In fiscal year 2006, the Pentagon spent more on contracting for services with private companies than they spent on weapons systems or other equipment. Over the past 10 years, contracts with private companies for services have increased 78% in real terms -- to a total of more than $151 billion.
The GAO looked at 21 different offices and found that private contractors outnumbered Department of Defense employees in more than half the locations. In some offices -- like the engineering department of the Missile Defense Agency -- they make up more than 80% of the work force. The GAO found that contractors are responsible for carrying out "a range of tasks, including studying alternative ways to acquire desired capabilities, developing contractor requirements and advising and assisting on source selection, budget, planning and award fee determination." In its rebuttal to the GAO report, the DoD pointed out that most contractors are involved in the technical -- rather than the policy -- side of the work. Nevertheless, it is conceivable that an employee paid by L-3 Communications is sitting at a desk in the Pentagon and drafting the requirements that L-3 would need to fulfill to get another contract, and that an employee with SAIC is evaluating what sort of award fees should be granted to SAIC once they get another contract. Contract employees are also not subject to the federal laws and regulations designed to prevent personal conflicts of interest.
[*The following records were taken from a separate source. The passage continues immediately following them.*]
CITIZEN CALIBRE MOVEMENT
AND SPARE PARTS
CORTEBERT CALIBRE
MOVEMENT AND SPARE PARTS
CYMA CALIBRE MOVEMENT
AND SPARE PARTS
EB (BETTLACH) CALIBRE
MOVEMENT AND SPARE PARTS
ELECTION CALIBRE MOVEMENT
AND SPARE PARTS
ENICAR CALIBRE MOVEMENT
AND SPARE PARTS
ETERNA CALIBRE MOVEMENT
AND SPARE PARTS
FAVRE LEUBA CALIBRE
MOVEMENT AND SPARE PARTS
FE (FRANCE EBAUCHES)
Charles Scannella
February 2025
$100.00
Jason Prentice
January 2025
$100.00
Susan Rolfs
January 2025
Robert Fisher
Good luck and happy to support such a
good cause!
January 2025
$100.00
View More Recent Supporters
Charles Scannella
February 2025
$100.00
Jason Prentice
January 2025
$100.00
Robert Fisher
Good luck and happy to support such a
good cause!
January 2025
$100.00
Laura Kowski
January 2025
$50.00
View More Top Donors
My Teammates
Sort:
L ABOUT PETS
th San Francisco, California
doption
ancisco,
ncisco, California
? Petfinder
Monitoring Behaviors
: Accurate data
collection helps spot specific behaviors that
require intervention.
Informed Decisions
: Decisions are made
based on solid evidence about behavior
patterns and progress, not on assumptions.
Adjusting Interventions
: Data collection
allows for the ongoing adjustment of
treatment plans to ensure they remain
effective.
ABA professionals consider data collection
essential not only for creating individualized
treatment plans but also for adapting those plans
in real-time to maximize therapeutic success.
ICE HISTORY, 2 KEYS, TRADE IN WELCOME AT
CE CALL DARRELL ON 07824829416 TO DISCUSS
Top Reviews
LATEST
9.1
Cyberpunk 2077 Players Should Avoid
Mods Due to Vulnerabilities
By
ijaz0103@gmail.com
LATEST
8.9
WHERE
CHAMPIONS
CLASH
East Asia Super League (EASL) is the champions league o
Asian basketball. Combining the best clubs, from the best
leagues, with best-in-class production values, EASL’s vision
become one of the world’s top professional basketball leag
The GAO report did not discuss contractor pay, but a separate March report "Army Case Study Delineates Concerns with Use of Contractors as Contract Specialists" assesses the Army's Contracting Center of Excellence. There, private contractors make up less than 20% of the workforce, but they are paid far more than federal employees. The average hourly cost of a contractor employee was more than 26% higher than that of a government employee.
Revolving Door: Spinning for Profit
For those public sector employees left at the Pentagon, the door to the corporate world is always open. In a May report titled "Post-Government Employment of Former DoD Officials Needs Greater Transparency," the GAO found that thousands of senior Pentagon officials take refuge in the corporate world. In fact, of the almost 2,500 former Pentagon officials analyzed, almost two thirds of them went on to senior positions at just seven companies -- SAIC, Northrop Grumman, Booz Allen Hamilton, L-3 Communications, Lockheed Martin, General Dynamics and Raytheon. Except for the consulting firm Booz Allen, all seven are on the Pentagon's list of top ten contractors. Together, they received more than $87 billion in contracts from the DoD in 2007.
The GAO report asserts that "our results indicate that defense contractors may employ a substantial number of former DoD officials on assignments related to their former DoD agencies or direct responsibilities."
Military policy will define the presidential race between Barack Obama and John McCain. Already the rhetoric is flying thick and heavy. Who knows more about the surge? Who has more Iraq stamps on his passport? Who is more bellicose toward Iran? Who is more serious about beating the terrorists?
The answers to these questions are nothing more than political wordplay without a strategic and critical examination of the Pentagon -- as the exerciser of American power abroad, as the single largest consumer of federal resources, and as a teetering bureaucratic disaster. Let's see if either of them tackles the problems on the Potomac in a meaningful way.
Foreign Policy In Focus columnist Frida Berrigan is a senior program associate at the Arms and Security Project of the New America Foundation.